By now, Nama should have a permanent venue. I have always liked to compare Nama with renowned institutions such as the Grammy Awards.

Grammy Awards have taken place in the same city and venue since 1959. The Grammy Awards, originally known as the Gramophone Awards, are accolades given for outstanding achievements in the music industry by the National Academy of Recording Arts and Sciences of the United States of America.

The venue of the ceremony, since 1959, for 54 years now, has always been Staples Centre in Los Angeles, California.

Nominees to the Grammies each year have had to travel from as far afield as Florida, Chicago or New York at their own expense because this is a prestigious event where networking with the who is who in the music industry is a must for all involved. This only happens once a year.

I am not sure whether moving Nama to Bulawayo is a good idea. Here are my reasons:

Every year, Nama has complained that it is underfunded and often seeks corporate assistance.

The majority of winners and nominees each year are from Harare, so why bus them to Bulawayo and pay for their accommodation at Nama's expense?

This year, the audience will be different as the majority of the well-wishers will be Bulawayo residents who will be hoping that some of their heroes such as Khuxman, Jeys Marabini, Albert Nyathi and, of course, Cont Mhlanga will walk away with the awards.

These guys, if they have entered submissions for Nama, will obviously face stiff competition from Harare-based artistes.

Assuming that they have made submissions to be considered for this tear's Nama Awards, hot like fire and from Harare are Alick Macheso with his new "Kochekera" dance style, Oliver Mtukudzi, who is riding high with his latest album, "Sarawoga", Sulumani Chimbetu who recently released "Syllabus" with the controversial "Sean Timba" track, Winky D, Zimbabwe's dancehall icon, with "Life Yangu", Jah Prayzah of the "Gochi-Gochi" fame and the female artistes such as Plaxedes Wenyika, Hope Masike, Cindy Munyavi who are also coming strong with their releases, it is difficult to see how the Bulawayo artistes will bag these awards.

I am informed that there is also a Nama category created for the promoter of the year.

I know there are many music promoters in Bulawayo, but most of the so-called big concerts have been handled by Harare promoters. Again it is difficult to see how Bulawayo promoters will bag this one.

I am not a Hararean, but let's face it, Harare continues to be the Mecca of both live and recorded music.

The reason is simple.

Harare is the centre of economic activity. All decisions, political and economic, are made in Harare.

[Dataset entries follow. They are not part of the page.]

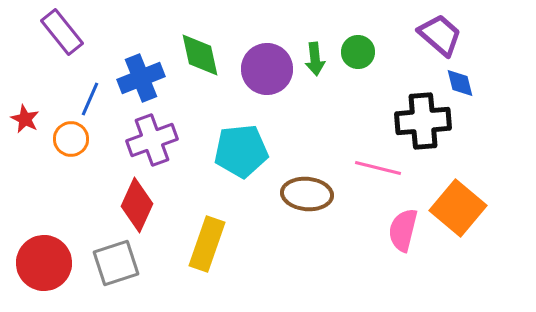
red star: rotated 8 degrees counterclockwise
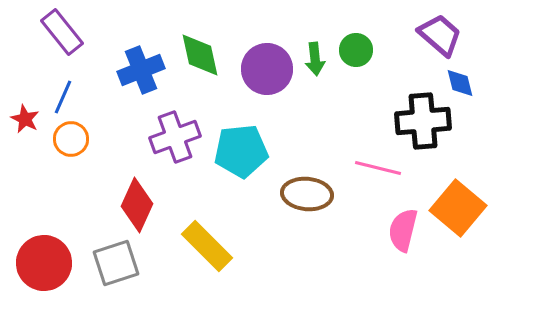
green circle: moved 2 px left, 2 px up
blue cross: moved 8 px up
blue line: moved 27 px left, 2 px up
purple cross: moved 23 px right, 3 px up
yellow rectangle: moved 2 px down; rotated 64 degrees counterclockwise
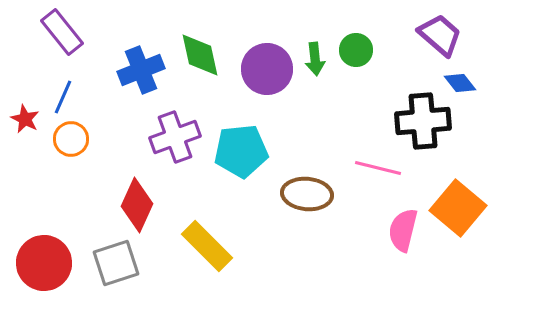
blue diamond: rotated 24 degrees counterclockwise
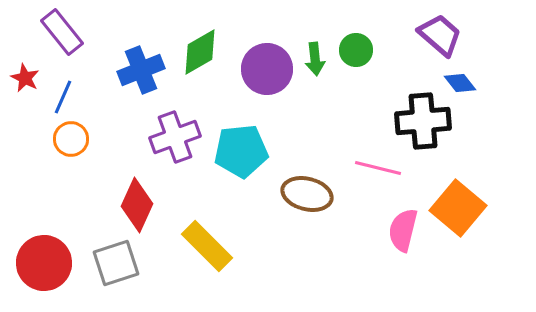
green diamond: moved 3 px up; rotated 72 degrees clockwise
red star: moved 41 px up
brown ellipse: rotated 9 degrees clockwise
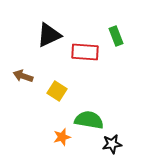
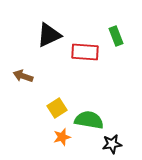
yellow square: moved 17 px down; rotated 24 degrees clockwise
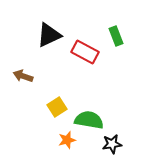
red rectangle: rotated 24 degrees clockwise
yellow square: moved 1 px up
orange star: moved 5 px right, 3 px down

Some musicians realised this long ago and chose to stay close to the centre of activities.

This is why, although Don Gumbo was from Bulawayo, Ilanga was based in Harare. Dudu Manhenga is from Bulawayo, but again she is based in Harare.

Albert Nyathi, although he keeps his cows in Gwanda and visits them every now and again, is now based in Harare.

The list of musicians who have migrated to Harare from other parts of the country is endless. Harare, more than any other city in Zimbabwe, has viable outlets for live performances, recordings and networking.

This is the reason why I can categorically state that the anticipated nominees for this year's awards will hail from Harare.

So the move by Nama to move to Bulawayo, remains, in my face a farce.

Fred Zindi is a professor at the University of Zimbabwe. He is also a musician and an author of several books on music.